By Olivia Polony Contributing Writer

When television host Stephen Colbert established a satirical super-PAC in 2011, he succeeded in raising public awareness of this more muscular version of the traditional political-action committee. Super-PACs can raise and spend unlimited sums of money in support of candidates and campaigns and do not have to disclose the identity of their donors.

The concept, legalized by the U.S. Supreme Court in 2010, has been criticized for allowing big money interests, such as corporations and labor unions, to exert disproportionate influence over the outcome of elections and the passage of legislation in Congress and statehouses.

Now, a group of students from DePaul University have joined forces with students from Miami University in Oxford, Ohio, to take advantage of the controversial tactic to promote something of benefit to a growing population of have-nots—the easing of college loan debt.

Their creation, the Student Debt Reform Super-PAC, known as “SDR PAC,” is dedicated to electing public officials who support legislation to create a more affordable pathway to higher education. 

The group is still in its early developmental stage, but its members are working to educate the public and raise awareness of its cause.

“This is basically trying to be bipartisan and protect one area we feel is important and vulnerable,” said Colin Mackintosh, a sophomore real estate management major at DePaul. Mackintosh founded the organization during his freshman year after watching a video clip of Colbert’s “Americans For A Better Tomorrow, Tomorrow” Super-PAC in the“American National Government” class he took.

Since the bottom fell out of the economy seven years ago, leaving businesses and customers barely afloat, student debt has climbed to a crippling $1.2 trillion, according to a 2014 study by the credit data firm Experian. That represents an 84 percent increase since 2008. 

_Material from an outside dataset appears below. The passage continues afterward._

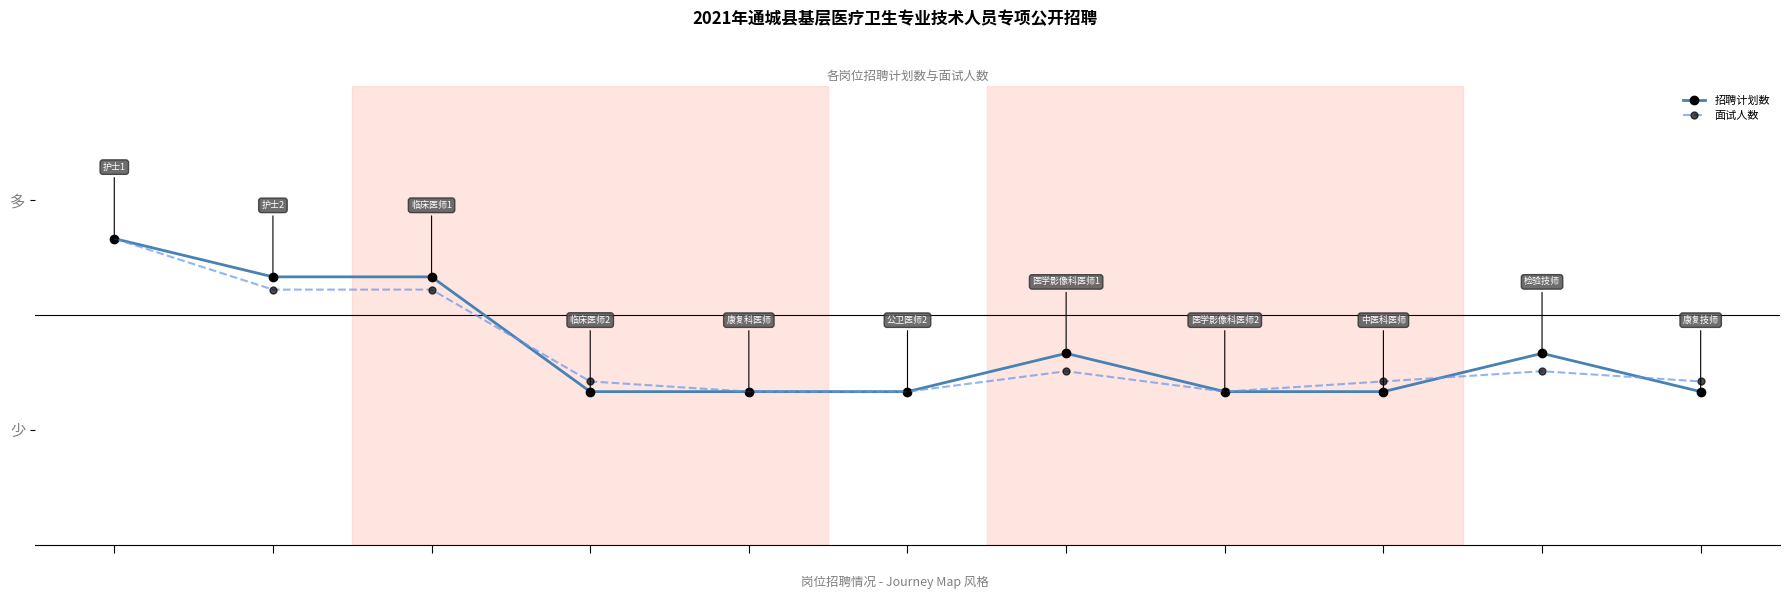

Is this an area chart (filled region under the line)?

No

DePaul political science instructor Catherine May, who taught the class that featured the Colbert video clip, serves as the SDR PAC’s “political advisor.” 

“Colin was very taken by this and immediately after the class and the clip, he was concerned, but was like, ‘Hey, I’d like to start a super-PAC for fun’,” May said. “I gave him some leads to check into, and he came back to me about two weeks later and I could tell he was really motivated.”

During Mackintosh’s first year, the other founders researched super-PACs and are now registered with the IRS and the Federal Election Commission as a tax-exempt 527 political advocacy group.

May introduced Mackintosh to Bobby Robaina, a senior political science major at DePaul who is SDR PAC’s political consultant, and Zoe Krey, a junior political science and public relations double major who is responsible for the group’s PR management. Together, they developed a platform for the organization that largely focuses on getting the federal government to allow current and former students to refinance their loans at the new interest rate of 3.8 percent, down from the previous rate of 6.8 percent. 

“It doesn’t matter if you are a Democrat, Republican, liberal, conservative, libertarian, or anything—if you’re a college student in this day and age, you are probably going to be graduating with a lot of student debt,” Robaina said. “Through our awareness, we want to cater [to] students.”